The CoE police: Leadership, enforcement, and automation
Policing new technology initiatives involves creating a small set of common standards that should govern all the teams taking part. For generative AI projects, this could include creating consistent approaches to managing prompt recipes, agent development and testing, and access to developer tools and integrations. These rules should be lightweight, so that compliance is easy to achieve, but it also has to be enforced. Over time, this approach reduces any deviation away from the standards that have been designed and reduces management overheads and technical debt.

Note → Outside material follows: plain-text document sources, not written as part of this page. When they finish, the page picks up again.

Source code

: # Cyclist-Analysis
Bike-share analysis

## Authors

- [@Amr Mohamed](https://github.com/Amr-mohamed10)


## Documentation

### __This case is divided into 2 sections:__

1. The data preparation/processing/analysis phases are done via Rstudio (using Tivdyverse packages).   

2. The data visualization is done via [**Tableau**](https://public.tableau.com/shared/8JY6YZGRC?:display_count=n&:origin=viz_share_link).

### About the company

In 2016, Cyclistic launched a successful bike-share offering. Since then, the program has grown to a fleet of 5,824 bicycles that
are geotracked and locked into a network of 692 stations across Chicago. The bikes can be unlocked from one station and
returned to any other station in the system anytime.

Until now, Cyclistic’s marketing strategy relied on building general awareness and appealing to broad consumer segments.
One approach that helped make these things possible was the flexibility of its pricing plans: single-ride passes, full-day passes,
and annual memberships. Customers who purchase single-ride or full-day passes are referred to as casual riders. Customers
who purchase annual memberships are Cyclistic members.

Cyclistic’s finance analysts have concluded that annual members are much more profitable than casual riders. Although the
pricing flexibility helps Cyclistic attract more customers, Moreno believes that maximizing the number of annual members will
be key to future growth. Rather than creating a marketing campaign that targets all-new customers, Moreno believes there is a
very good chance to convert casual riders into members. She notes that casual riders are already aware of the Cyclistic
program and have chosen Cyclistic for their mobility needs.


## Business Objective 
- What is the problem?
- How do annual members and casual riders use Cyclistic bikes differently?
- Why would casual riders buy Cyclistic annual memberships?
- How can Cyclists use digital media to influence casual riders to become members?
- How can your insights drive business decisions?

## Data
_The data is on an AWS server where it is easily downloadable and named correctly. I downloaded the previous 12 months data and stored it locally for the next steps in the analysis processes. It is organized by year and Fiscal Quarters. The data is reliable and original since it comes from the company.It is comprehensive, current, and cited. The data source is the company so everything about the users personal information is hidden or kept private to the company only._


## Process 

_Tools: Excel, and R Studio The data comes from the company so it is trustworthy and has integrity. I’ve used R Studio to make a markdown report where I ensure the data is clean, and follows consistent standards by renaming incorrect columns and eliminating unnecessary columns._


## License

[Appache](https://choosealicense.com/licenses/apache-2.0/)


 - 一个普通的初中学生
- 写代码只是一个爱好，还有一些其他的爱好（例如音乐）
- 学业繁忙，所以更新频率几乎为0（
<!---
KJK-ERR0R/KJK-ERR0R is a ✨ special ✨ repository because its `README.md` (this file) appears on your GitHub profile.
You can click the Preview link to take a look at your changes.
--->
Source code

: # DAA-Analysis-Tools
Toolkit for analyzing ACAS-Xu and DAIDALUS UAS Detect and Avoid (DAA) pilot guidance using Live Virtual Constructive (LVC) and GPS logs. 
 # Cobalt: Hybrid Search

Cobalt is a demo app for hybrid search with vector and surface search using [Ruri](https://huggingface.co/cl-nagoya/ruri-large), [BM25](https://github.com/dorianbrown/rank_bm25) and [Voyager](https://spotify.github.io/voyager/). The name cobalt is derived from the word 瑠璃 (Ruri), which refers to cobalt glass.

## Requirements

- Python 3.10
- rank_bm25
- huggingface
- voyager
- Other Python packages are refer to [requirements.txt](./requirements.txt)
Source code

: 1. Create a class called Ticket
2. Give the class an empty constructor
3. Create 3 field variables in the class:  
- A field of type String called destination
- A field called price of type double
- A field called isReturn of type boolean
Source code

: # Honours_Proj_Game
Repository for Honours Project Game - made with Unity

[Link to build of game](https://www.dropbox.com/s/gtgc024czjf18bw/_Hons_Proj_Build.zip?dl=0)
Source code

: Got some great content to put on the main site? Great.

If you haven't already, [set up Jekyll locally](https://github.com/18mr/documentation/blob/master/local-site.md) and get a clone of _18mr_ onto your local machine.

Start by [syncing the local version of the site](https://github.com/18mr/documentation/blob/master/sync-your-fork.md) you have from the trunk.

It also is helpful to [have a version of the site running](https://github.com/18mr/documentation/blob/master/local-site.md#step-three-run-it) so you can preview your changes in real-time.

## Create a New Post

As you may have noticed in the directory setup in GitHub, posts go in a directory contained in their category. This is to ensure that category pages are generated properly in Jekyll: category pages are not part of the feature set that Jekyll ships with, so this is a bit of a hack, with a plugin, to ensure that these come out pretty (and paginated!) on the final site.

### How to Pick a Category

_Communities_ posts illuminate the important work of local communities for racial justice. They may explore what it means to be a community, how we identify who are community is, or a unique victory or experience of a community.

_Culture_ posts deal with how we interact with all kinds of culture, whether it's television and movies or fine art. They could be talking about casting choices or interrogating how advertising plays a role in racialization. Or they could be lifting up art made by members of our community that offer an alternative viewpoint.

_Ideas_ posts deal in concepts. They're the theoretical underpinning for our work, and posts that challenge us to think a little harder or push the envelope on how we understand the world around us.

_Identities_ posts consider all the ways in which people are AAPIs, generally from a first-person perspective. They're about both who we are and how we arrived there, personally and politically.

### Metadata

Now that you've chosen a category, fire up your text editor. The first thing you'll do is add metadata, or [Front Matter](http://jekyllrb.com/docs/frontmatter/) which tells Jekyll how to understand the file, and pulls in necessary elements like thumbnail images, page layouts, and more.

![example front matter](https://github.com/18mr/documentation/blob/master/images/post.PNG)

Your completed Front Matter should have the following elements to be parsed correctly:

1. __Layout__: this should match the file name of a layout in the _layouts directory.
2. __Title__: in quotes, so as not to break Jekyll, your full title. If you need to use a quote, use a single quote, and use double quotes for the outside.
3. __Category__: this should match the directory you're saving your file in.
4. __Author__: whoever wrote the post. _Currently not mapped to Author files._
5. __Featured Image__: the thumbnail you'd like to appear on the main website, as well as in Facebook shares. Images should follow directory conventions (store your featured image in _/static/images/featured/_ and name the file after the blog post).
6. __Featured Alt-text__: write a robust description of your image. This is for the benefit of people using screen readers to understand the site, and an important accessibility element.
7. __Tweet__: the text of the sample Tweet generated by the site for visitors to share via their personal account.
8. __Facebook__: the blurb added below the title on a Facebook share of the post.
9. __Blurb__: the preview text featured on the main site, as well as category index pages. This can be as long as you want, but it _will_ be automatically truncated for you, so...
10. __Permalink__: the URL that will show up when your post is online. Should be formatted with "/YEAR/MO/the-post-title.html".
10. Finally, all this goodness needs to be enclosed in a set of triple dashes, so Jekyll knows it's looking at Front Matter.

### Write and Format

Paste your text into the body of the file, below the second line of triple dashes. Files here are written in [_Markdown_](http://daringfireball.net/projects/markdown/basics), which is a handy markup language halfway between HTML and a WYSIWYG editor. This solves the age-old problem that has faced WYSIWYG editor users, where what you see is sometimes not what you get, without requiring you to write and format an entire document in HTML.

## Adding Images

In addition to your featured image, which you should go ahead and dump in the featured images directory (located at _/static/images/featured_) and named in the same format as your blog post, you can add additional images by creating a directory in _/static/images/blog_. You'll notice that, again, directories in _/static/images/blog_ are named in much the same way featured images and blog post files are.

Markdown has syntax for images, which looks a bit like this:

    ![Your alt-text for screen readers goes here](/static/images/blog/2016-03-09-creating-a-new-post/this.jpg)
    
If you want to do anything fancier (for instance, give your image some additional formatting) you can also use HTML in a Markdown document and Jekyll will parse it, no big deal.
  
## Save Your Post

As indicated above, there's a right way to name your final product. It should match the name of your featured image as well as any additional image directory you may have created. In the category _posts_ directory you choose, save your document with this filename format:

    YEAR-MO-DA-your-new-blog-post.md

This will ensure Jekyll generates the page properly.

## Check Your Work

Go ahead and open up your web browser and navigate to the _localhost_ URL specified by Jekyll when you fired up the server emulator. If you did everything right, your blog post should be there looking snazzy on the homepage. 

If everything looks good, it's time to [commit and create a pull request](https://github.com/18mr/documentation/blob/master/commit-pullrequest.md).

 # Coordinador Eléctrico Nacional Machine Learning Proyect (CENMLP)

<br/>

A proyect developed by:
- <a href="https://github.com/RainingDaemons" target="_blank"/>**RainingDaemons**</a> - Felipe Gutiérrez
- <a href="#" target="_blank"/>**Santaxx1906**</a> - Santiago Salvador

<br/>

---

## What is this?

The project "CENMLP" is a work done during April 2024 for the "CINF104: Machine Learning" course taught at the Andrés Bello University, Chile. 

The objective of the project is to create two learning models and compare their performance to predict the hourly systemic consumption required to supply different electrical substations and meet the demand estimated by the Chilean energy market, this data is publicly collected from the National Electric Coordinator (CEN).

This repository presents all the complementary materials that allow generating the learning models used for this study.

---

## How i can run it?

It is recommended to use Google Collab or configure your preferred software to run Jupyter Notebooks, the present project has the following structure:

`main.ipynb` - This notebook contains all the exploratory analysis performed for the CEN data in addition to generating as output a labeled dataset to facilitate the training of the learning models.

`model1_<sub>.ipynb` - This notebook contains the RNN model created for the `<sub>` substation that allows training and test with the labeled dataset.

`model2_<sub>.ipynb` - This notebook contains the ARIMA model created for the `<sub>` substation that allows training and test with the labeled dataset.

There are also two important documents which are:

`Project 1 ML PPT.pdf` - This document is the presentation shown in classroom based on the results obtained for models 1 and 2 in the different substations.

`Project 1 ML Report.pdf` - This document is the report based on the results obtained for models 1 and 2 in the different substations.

For example, these rules are necessary to manage the use of data in projects. Many generative AI projects will involve handling and deploying customer data, so how should this be implemented in practice? When it comes to customers’ personally identifiable information (PII) and the company’s intellectual property (IP), this data should be kept secure and separate from any underlying large language model (LLM), while still allowing it to be used within projects. PII and IP can be deployed and provide valuable additional context via prompt engineering, but it should not be available for the LLM to use as part of any re-training or retention.
The best approach around governance is to be pragmatic. This can involve picking your battles carefully, as being heavy handed or excessive in enforcing rules can hinder your teams and how they work, as well as increasing the costs associated with compliance. At the same time, there will be instances where your work is necessary and will involve closing experiments down where they risk privacy, or risk ethical use of data, or would cost too much over time. The overall aim is to avoid imposing cumbersome standards or stifling enthusiasm, and to concentrate on how to encourage best practices as standard.